■ **Article**:
···

So, it would seem like we actually need a counter-intuitive
solution.  That's why I thought Field Queries might be the
solution.

Is there some reason to avoid setting multiValued to true
here?  It sounds like it would be the true cure-all....

Thanks again!

dave


  

> -----Original Message-----
> From: Mike Klaas [mailto:[EMAIL PROTECTED] 
> Sent: Wednesday, October 10, 2007 6:20 PM
> To: solr-user@lucene.apache.org
> Subject: Re: Facets and running out of Heap Space
> 
> On 10-Oct-07, at 2:40 PM, David Whalen wrote:
> 
> > Accoriding to Yonik I can't use minDf because I'm faceting 
> on a string 
> > field.  I'm thinking of changing it to a tokenized type so 
> that I can 
> > utilize this setting, but then I'll have to rebuild my entire index.
> >
> > Unless there's some way around that?
> 
> For the fields that matter (many unique values), this is 
> likely result in a performance regression.

···

■ **Data entries**:

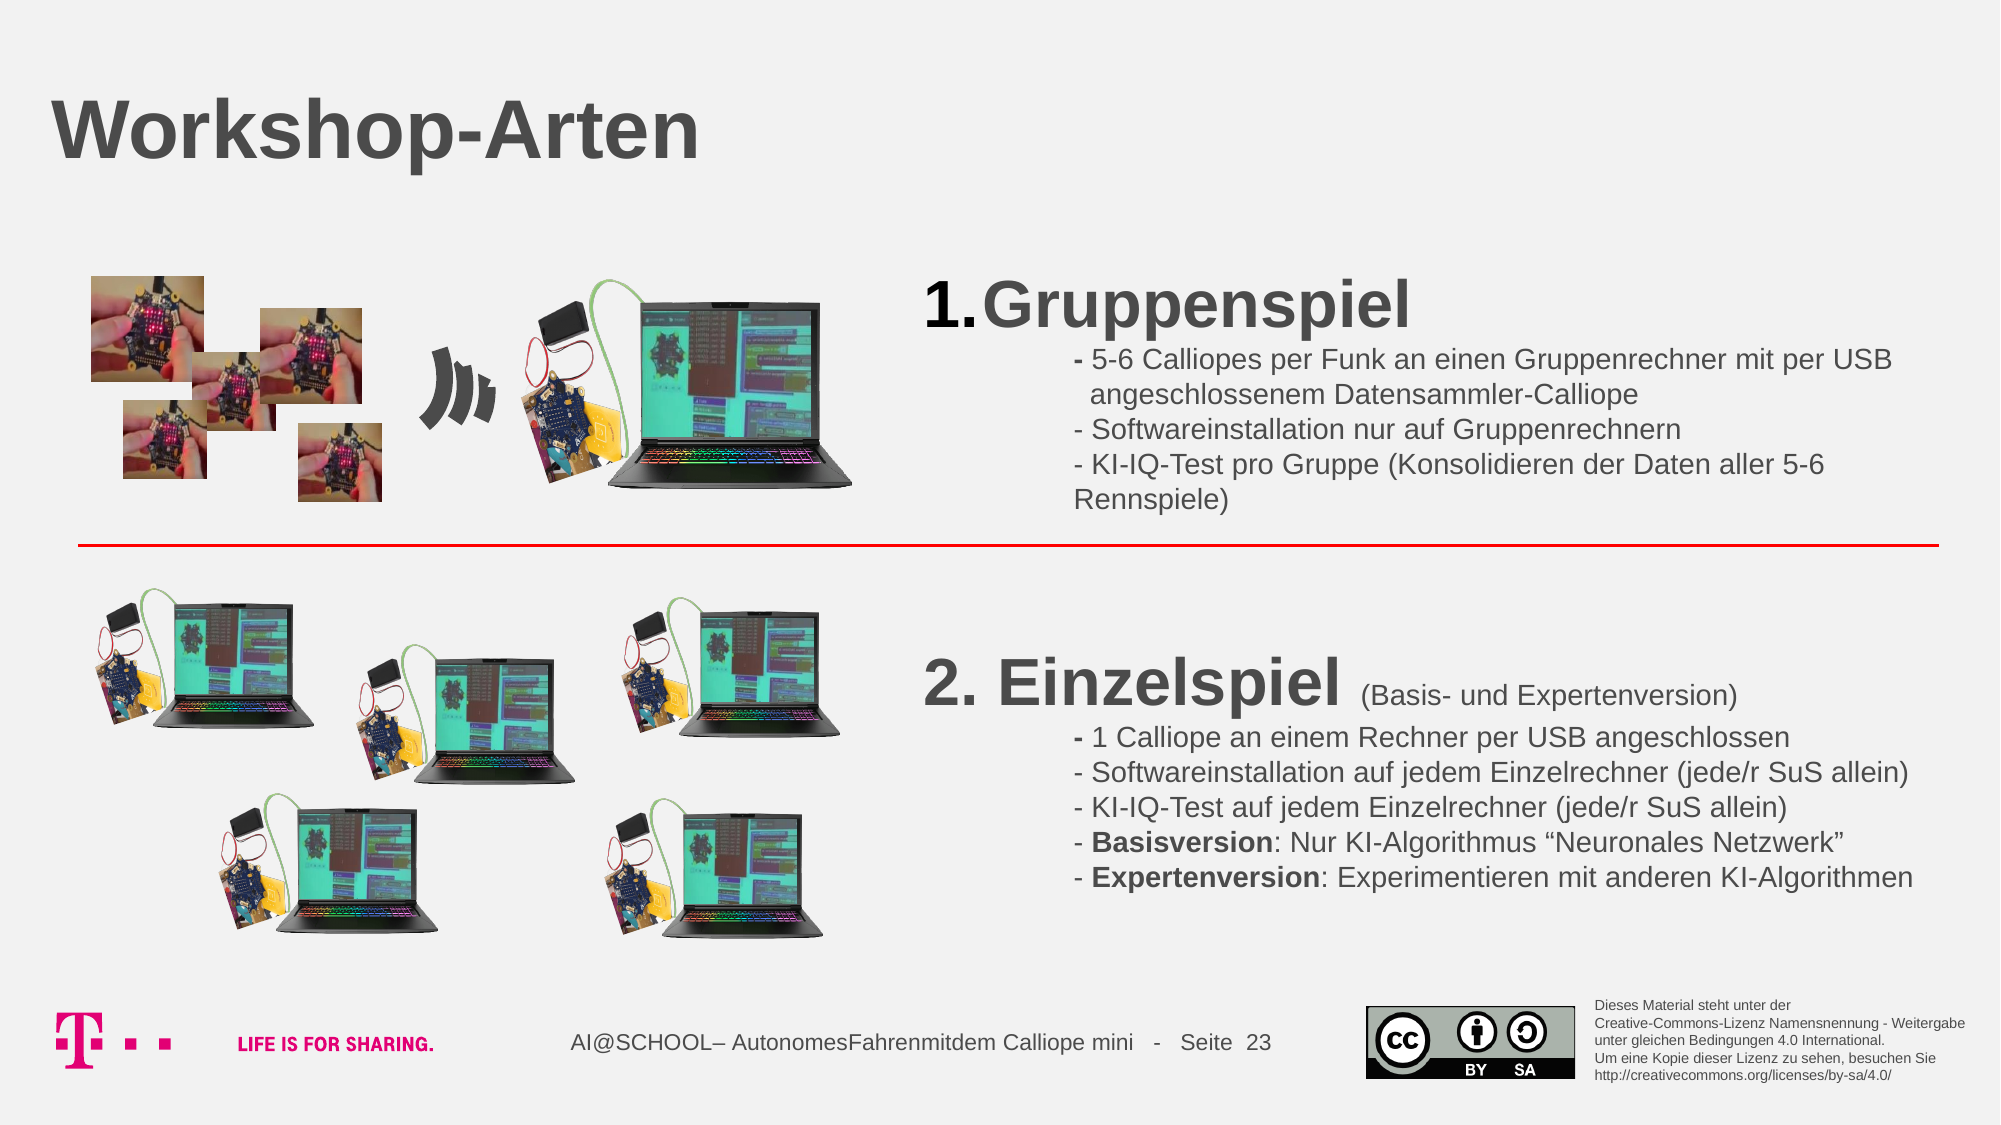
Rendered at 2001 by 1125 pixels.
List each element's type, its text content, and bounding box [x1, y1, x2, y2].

text_box 2. Einzelspiel (Basis- und Expertenversion) - 1 Calliope an einem Rechner per USB angeschlossen - Softwareinstallation auf jedem Einzelrechner (jede/r SuS allein) - KI-IQ-Test auf jedem Einzelrechner (jede/r SuS allein) - Basisversion: Nur KI-Algorithmus “Neuronales Netzwerk” - Expertenversion: Experimentieren mit anderen KI-Algorithmen [911, 632, 1940, 849]
picture [603, 589, 841, 742]
picture [586, 790, 824, 944]
picture [494, 267, 853, 496]
picture [200, 785, 439, 938]
picture [91, 277, 362, 479]
text_box Gruppenspiel - 5-6 Calliopes per Funk an einen Gruppenrechner mit per USB angeschlossenem Datensammler-Calliope - Softwareinstallation nur auf Gruppenrechnern - KI-IQ-Test pro Gruppe (Konsolidieren der Daten aller 5-6 Rennspiele) [911, 254, 1940, 471]
text_box Workshop-Arten [36, 79, 1964, 351]
picture [298, 424, 382, 502]
picture [337, 636, 576, 789]
picture [77, 580, 315, 734]
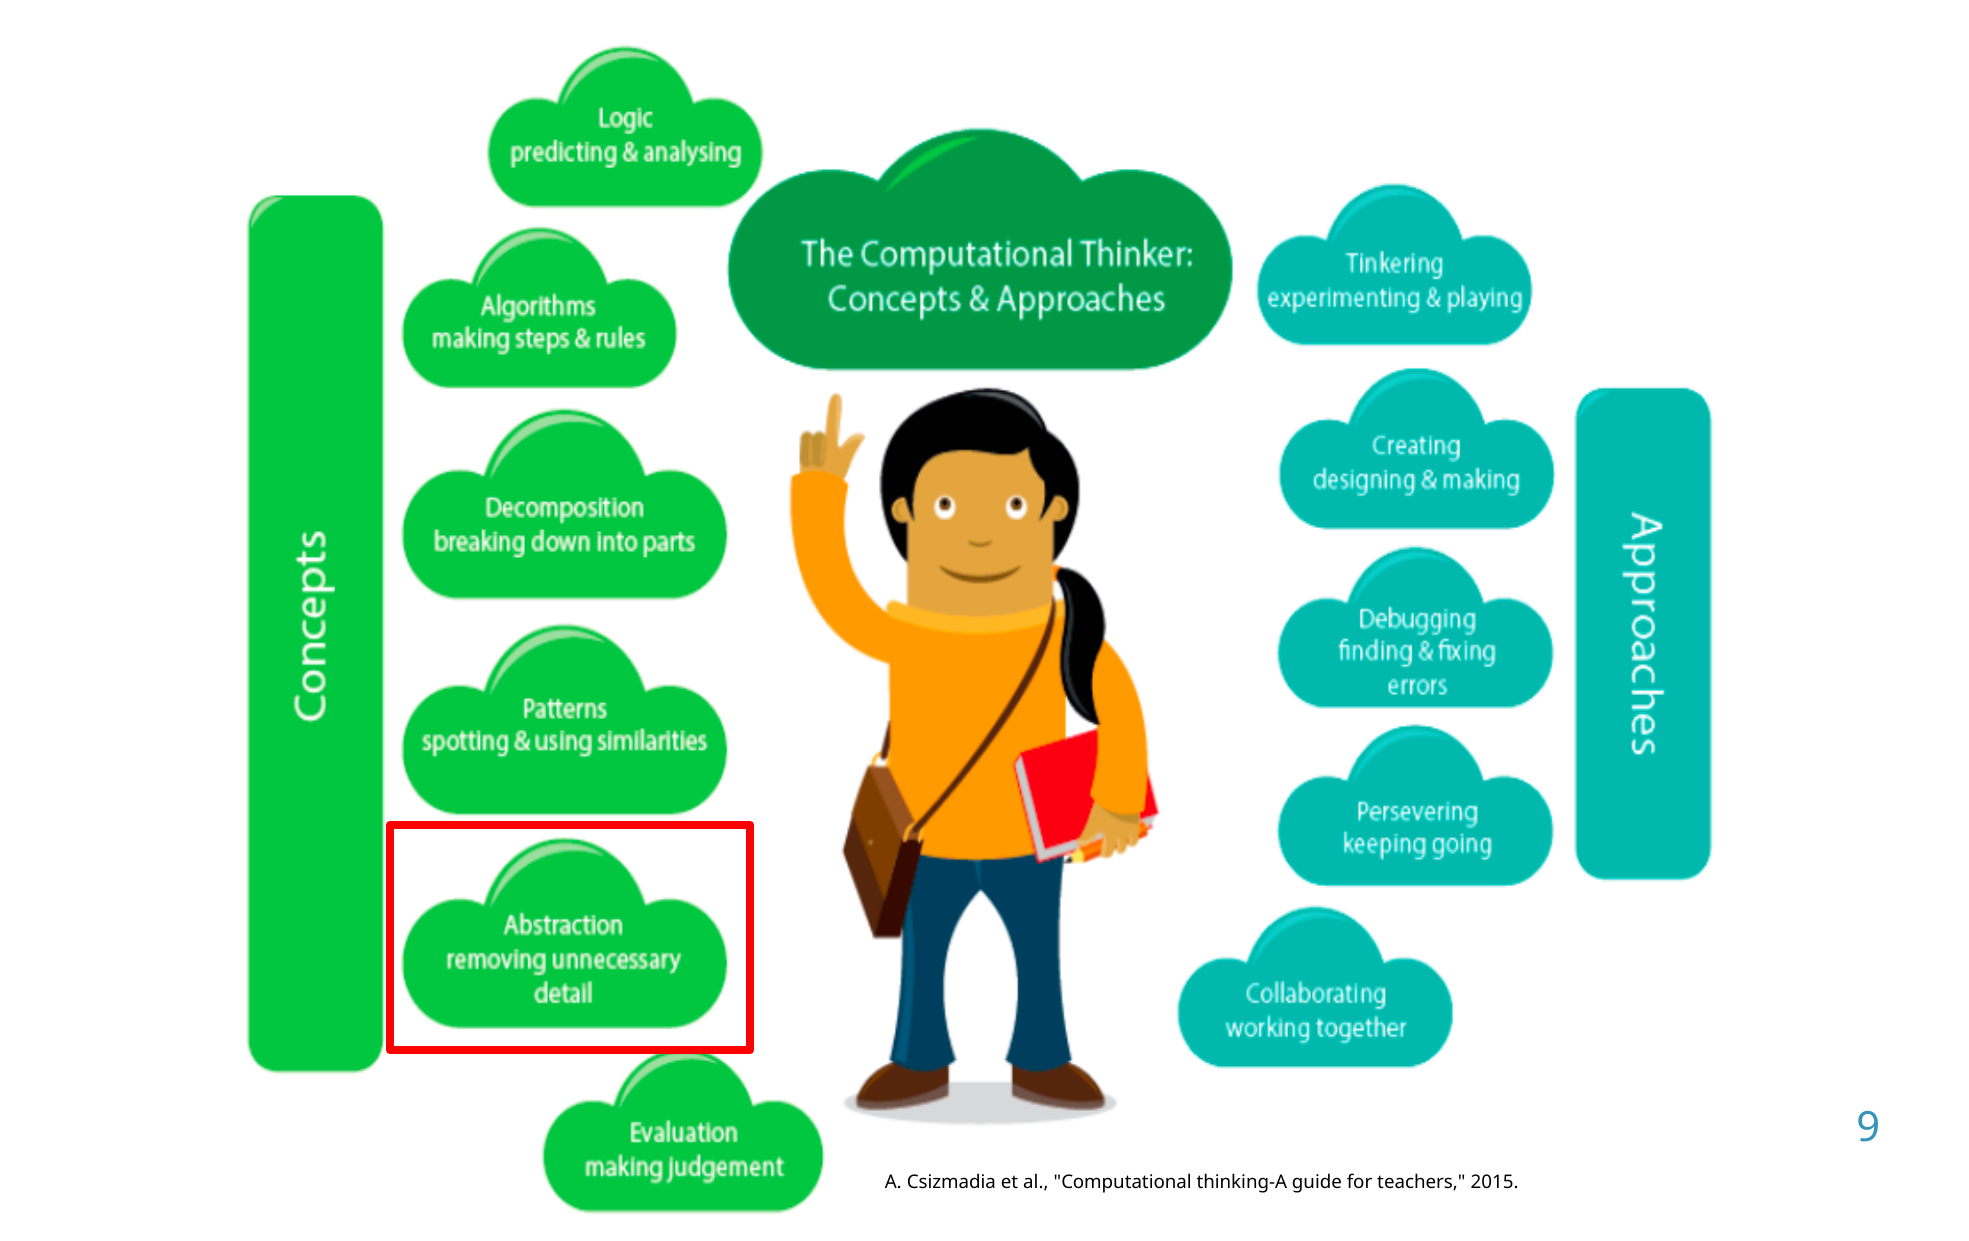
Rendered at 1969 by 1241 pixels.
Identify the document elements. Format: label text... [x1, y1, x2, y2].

text_box A. Csizmadia et al., "Computational thinking-A guide for teachers," 2015. [869, 1133, 1969, 1200]
picture [225, 0, 1744, 1241]
text_box <number> [1744, 1069, 1896, 1133]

···

■ **Task instructions**:
**A.** Answer these from the thread, one line each:
(i) On what date and at what time was Mike Klaas's message sent?
(ii) Why can't minDf be used, according to what David Whalen reports Yonik said?
(iii) Which setting does the top reply ask about setting to true?
**B.** Reproduce the thread verbatim, starting at "So, it would" and ending at "the true cure-all....".

■ **Task answers**:
**A.**
(i) Wednesday, October 10, 2007, at 6:20 PM
(ii) Because the faceting is on a string field
(iii) multiValued

**B.**
So, it would seem like we actually need a counter-intuitive
solution.  That's why I thought Field Queries might be the
solution.

Is there some reason to avoid setting multiValued to true
here?  It sounds like it would be the true cure-all....